▸ **Document passage**:

####################

Except as otherwise provided by the Tax Acts, the amount of any income shall for purposes of corporation tax be computed in accordance with income tax principles, all questions as to the amounts which are or are not to be taken into account as income, or in computing income, or charged to tax as a person's income, or as to the time when any such amount is to be treated as arising, being determined in accordance with income tax law and practice as if accounting periods were years of assessment.

(2)

For the purposes of this section “income tax law” means, in relation to any accounting period, the law applying, for the year of assessment in which the period ends, to the charge on individuals of income tax, except that it does not include such of the enactments of the Income Tax Acts as make special provision for individuals in relation to matters referred to in subsection (1) above.

(3)

####################

▸ **Dataset extract**:
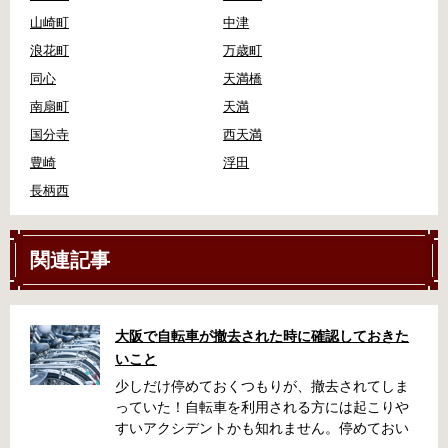
山崎町
中津
浪花町
万歳町
同心
天満橋
南扇町
天満
国分寺
西天満
豊崎
浮田
長柄西
関連記事
大阪で自転車が撤去された時に確認しておきた
いこと
少しだけ停めておくつもりが、撤去されてしま
っていた！自転車を利用される方には起こりや
すいアクシデントかも知れません。停めておい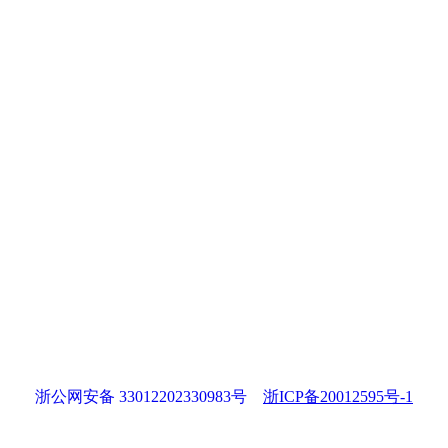
浙公网安备 33012202330983号
浙ICP备20012595号-1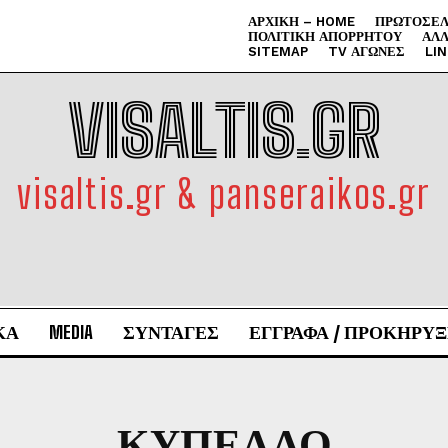
ΑΡΧΙΚΉ – HOME
ΠΡΩΤΟΣΈΛ
ΠΟΛΙΤΙΚΉ ΑΠΟΡΡΉΤΟΥ
ΑΛΛ
SITEMAP
TV ΑΓΏΝΕΣ
LI
VISALTIS.GR
visaltis.gr & panseraikos.gr
ΚΑ
MEDIA
ΣΥΝΤΑΓΕΣ
ΕΓΓΡΑΦΑ / ΠΡΟΚΗΡΥΞ
ΚΥΠΕΛΛΟ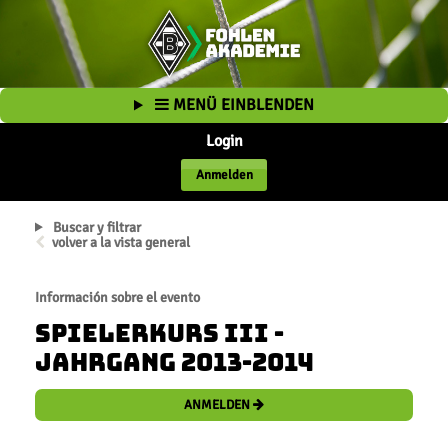
MENÜ EINBLENDEN
Login
Anmelden
Buscar y filtrar
volver a la vista general
Información sobre el evento
Spielerkurs III -
Jahrgang 2013-2014
ANMELDEN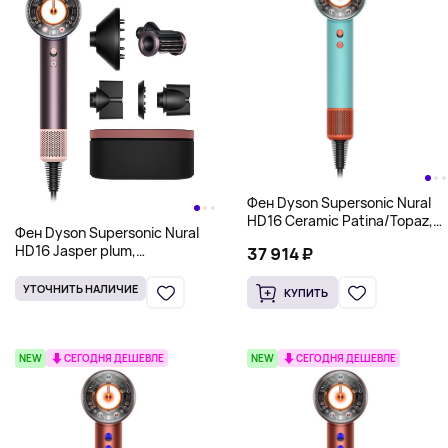
Фен Dyson Supersonic Nural
HD16 Ceramic Patina/Topaz,
Фен Dyson Supersonic Nural
голубой
HD16 Jasper plum,
37 914 ₽
фиолетовый
УТОЧНИТЬ НАЛИЧИЕ
КУПИТЬ
NEW
СЕГОДНЯ ДЕШЕВЛЕ
NEW
СЕГОДНЯ ДЕШЕВЛЕ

####################

▸ **How to complete this task**:
Return the portion of the corporation tax passage between "Except as otherwise" and "subsection (1) above.", inclusive, word for word. These rows have no connection to the corporation tax passage.

▸ **Answer below**:
Except as otherwise provided by the Tax Acts, the amount of any income shall for purposes of corporation tax be computed in accordance with income tax principles, all questions as to the amounts which are or are not to be taken into account as income, or in computing income, or charged to tax as a person's income, or as to the time when any such amount is to be treated as arising, being determined in accordance with income tax law and practice as if accounting periods were years of assessment.

(2)

For the purposes of this section “income tax law” means, in relation to any accounting period, the law applying, for the year of assessment in which the period ends, to the charge on individuals of income tax, except that it does not include such of the enactments of the Income Tax Acts as make special provision for individuals in relation to matters referred to in subsection (1) above.